Après la réforme des rythmes hebdomadaires, qui a occasionné une vive opposition – et dont on oublie souvent que 80% des élèves n’y sont pas encore passés ! – et avant l’ouverture du prochain gros sujet, annoncé il y a plusieurs mois et à nouveau abordé en cette rentrée, à savoir une réforme du statut des professeurs elle aussi source inévitable de tensions, le ministre semble avoir fait un choix : la suppression de deux semaines de vacances d’été aurait suscité bien des oppositions et une probable contrepartie financière pour les enseignants.
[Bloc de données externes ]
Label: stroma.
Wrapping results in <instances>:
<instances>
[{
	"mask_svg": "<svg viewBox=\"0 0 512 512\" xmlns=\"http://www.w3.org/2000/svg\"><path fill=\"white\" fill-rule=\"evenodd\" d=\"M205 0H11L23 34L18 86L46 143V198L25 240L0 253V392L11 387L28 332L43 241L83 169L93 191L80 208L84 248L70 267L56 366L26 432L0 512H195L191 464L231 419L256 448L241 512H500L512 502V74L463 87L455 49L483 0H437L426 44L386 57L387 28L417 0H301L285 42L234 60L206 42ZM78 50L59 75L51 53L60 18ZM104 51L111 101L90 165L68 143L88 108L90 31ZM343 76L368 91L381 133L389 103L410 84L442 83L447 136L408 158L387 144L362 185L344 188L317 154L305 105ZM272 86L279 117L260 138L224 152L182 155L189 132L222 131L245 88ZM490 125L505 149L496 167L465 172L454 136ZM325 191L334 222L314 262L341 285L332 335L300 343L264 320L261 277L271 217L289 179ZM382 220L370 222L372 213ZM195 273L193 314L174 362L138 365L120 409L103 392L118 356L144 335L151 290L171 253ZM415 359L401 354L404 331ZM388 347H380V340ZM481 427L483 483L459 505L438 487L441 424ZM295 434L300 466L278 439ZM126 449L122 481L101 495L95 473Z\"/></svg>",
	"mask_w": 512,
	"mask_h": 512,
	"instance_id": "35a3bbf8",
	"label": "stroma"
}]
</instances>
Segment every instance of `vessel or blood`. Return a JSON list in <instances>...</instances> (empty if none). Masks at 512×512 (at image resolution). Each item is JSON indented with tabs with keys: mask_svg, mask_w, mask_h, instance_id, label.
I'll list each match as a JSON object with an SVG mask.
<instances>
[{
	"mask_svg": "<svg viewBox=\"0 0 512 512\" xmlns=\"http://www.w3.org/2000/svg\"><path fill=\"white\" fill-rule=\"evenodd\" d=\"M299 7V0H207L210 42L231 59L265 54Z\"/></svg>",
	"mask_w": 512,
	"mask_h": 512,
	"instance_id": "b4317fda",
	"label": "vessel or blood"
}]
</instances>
Le ministre a préféré les éviter.

Le ministre sait aussi qu’après la grogne déclenchée par la mise en place de la semaine de 4,5 jours, il aurait eu à se battre, sur ce thème des vacances d’été, non seulement avec les enseignants, majoritairement opposés à leur raccourcissement, mais aussi avec les industries du tourisme, favorables au changement si elles peuvent dicter leurs conditions.
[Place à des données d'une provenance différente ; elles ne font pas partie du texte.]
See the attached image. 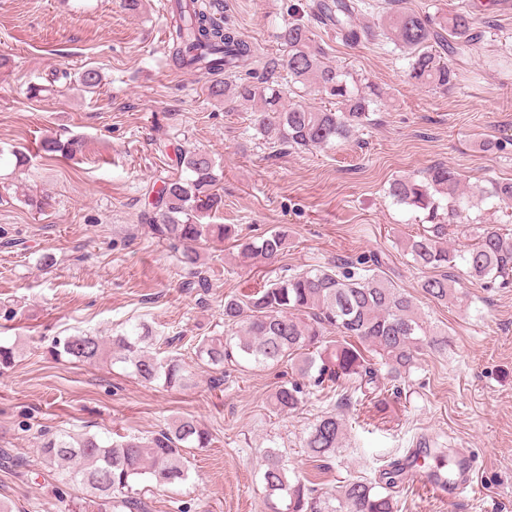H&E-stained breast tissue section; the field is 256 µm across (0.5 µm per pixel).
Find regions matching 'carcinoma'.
<instances>
[{
	"mask_svg": "<svg viewBox=\"0 0 512 512\" xmlns=\"http://www.w3.org/2000/svg\"><path fill=\"white\" fill-rule=\"evenodd\" d=\"M363 5L365 0H314L310 10L335 26L349 45L391 36L407 60L411 79L443 91L455 86L456 69L431 47L435 43L452 54L471 42L473 21L468 12L456 10L439 18L391 8L378 28L358 21ZM276 39L280 53L263 62L259 73L252 68L259 59L258 49L224 24L223 0H190L178 6L171 54L178 66H198L212 75L210 98L227 104L251 103L256 130L270 145L321 148L351 139L382 101V90L325 62V52L303 23L282 24ZM101 82L95 68L79 73L78 84L87 92L95 91ZM284 84L303 90L312 87L334 101L337 109L287 103ZM82 149L79 139L40 141V150L47 156L71 158ZM175 155L176 171L163 181L158 210L144 216L154 238L173 249L182 248L181 262L199 275L203 262L197 246L222 241L233 229L229 224L203 222L224 207L216 189L219 178L213 159L180 148ZM388 196L397 205L425 213L428 225L403 246L416 265L440 270L421 282L424 294L439 302L456 299L457 271L490 286L512 278V237L500 229L472 224L470 243L458 249L448 245L450 226L462 223L478 204L491 198L512 204V181L464 187L455 171L436 166L421 180H393ZM239 247L246 259L273 262L287 248V237L274 230L258 241L241 238ZM385 266L384 257L373 254L281 277L242 298L227 296L224 323L238 328L237 340L204 338L195 346V355L216 368L238 358L256 366L288 363L297 378L272 393L270 402L278 414H291L303 403L305 378L316 387L349 381L353 392H361L376 411L385 413L388 385L406 381L424 349L448 346L447 334L424 320L412 296L396 287ZM153 340L141 325L112 337L109 343L82 333L67 337L55 354L94 364L110 344L112 357L129 364L141 381H161L168 387L190 385L194 374L183 359L149 351ZM346 430L344 419L323 415L307 429L303 447L315 458H329ZM210 446L209 432L196 420L182 417L164 424L149 438L125 436L106 445L94 436L61 435L43 442L38 452L58 463L63 481L83 485L89 512H146L134 485L144 480L158 485L187 480L191 466L187 449ZM262 478L273 512H398L392 494L364 477L342 485L337 504H332L314 494L300 475L289 474L278 449L264 452Z\"/></svg>",
	"mask_w": 512,
	"mask_h": 512,
	"instance_id": "1",
	"label": "carcinoma"
}]
</instances>
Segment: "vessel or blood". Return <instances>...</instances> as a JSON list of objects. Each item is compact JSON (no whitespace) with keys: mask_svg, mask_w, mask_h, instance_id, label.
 <instances>
[{"mask_svg":"<svg viewBox=\"0 0 512 512\" xmlns=\"http://www.w3.org/2000/svg\"><path fill=\"white\" fill-rule=\"evenodd\" d=\"M426 456L425 448H412L395 459L392 467L408 484L442 501L457 502L476 494L474 466L466 449H458L453 463L435 467L426 466Z\"/></svg>","mask_w":512,"mask_h":512,"instance_id":"1","label":"vessel or blood"}]
</instances>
En se limitant pour les mois à venir à la seule réforme du statut des profs, Peillon évite d’ouvrir trop de lignes de front et concentre l’opposition sur le seul corps enseignant, dont on dira facilement qu’il grogne quoiqu’il arrive.

Une réforme des rythmes qui n’a, au final, plus beaucoup de substance

Puisque le ministre se plaît à rappeler les recommandations faites et les pistes tracées, rappelons à titre indicatif ce que l’Académie de médecine et de nombreux spécialistes des rythmes de l’enfant préconisent :

- un allègement des journées de classe, afin de limiter la surcharge cognitive

- l’école sur 9 demi-journées avec ajout du samedi matin (le weekend de deux jours entraîne une désynchronisation des rythmes, rappelle l’Académie, qui ajoute que « les performances mnésiques sont meilleures après un week-end de un jour et demi comparé à un week-end de deux jours »)
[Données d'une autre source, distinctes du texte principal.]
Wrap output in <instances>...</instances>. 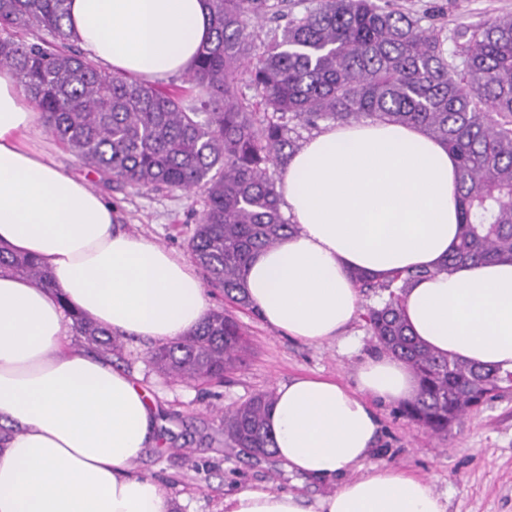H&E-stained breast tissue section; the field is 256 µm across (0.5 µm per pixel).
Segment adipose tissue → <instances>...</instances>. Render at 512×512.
Masks as SVG:
<instances>
[{
  "instance_id": "ef3b65f1",
  "label": "adipose tissue",
  "mask_w": 512,
  "mask_h": 512,
  "mask_svg": "<svg viewBox=\"0 0 512 512\" xmlns=\"http://www.w3.org/2000/svg\"><path fill=\"white\" fill-rule=\"evenodd\" d=\"M64 28L109 72L153 82L188 72L210 36L204 0H68ZM12 70L0 68V243L47 266L55 289L0 271V512H170L131 464L154 443L156 420L135 377L103 355L68 350L65 307L112 330L166 343L208 312L192 264L120 228L116 210L25 141L39 123ZM458 164L419 128L368 120L325 124L290 158L277 186L296 224L255 252L251 308L309 344L352 321V276L427 269L403 295L404 318L434 351L512 372V261L443 264L457 243ZM418 390L388 354L353 379L280 384L266 418L288 471L337 480L316 508L292 492L243 489L224 512H447L433 484L367 466L381 427L376 402Z\"/></svg>"
}]
</instances>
- le raccourcissement des vacances d’été, afin de mieux répartir les heures d’enseignement sur l’année

- une alternance de 7 semaines de classe / 2 semaines de vacances, afin d'éviter de trop longues période d'école (jusqu'à 11 semaines parfois)

Tout ceci, bien évidemment, ne vaut que de concert : les mesures ne sont pas à prendre séparément, elles sont indissociables et n’ont de sens que les unes par rapport aux autres.

Or, les vacances d’été ne seront pas raccourcies avant la Saint Glinglin, on ne reparle plus de l’alternance 7 /2 et la demi-journée supplémentaire choisie est le mercredi et non le samedi. Quant à l’allègement des journées de classe, on voit qu’il est symbolique dans la plupart des formats choisis par les communes passées à la semaine de 4,5 jours, d’une part (certaines ont même gardé trois jours identiques et sacrifié une après-midi complète), d’autre part on se demande comment les heures de classe pourront être allégées tant que les programmes ne le seront pas

Une partie du problème réside dans le fait qu’il aurait fallu penser la réforme des rythmes dans son ensemble dès le départ (voir commencer par autre chose, pour certains), plutôt que de rester bloqué sur l’unique aspect hebdomadaire des rythmes en laissant de côté l’aspect annuel et programmatique. Emporté par son empressement à changer les choses et surtout à faire vitrine de ce changement, fut-il un brin trompeur, limité aussi par une marge budgétaire qui n’a malheureusement pas teinté ses ambitions de pragmatisme, obligé du coup de faire des concessions à contrecœur et à contretemps, Peillon a compromis une réforme décisive et nécessaire.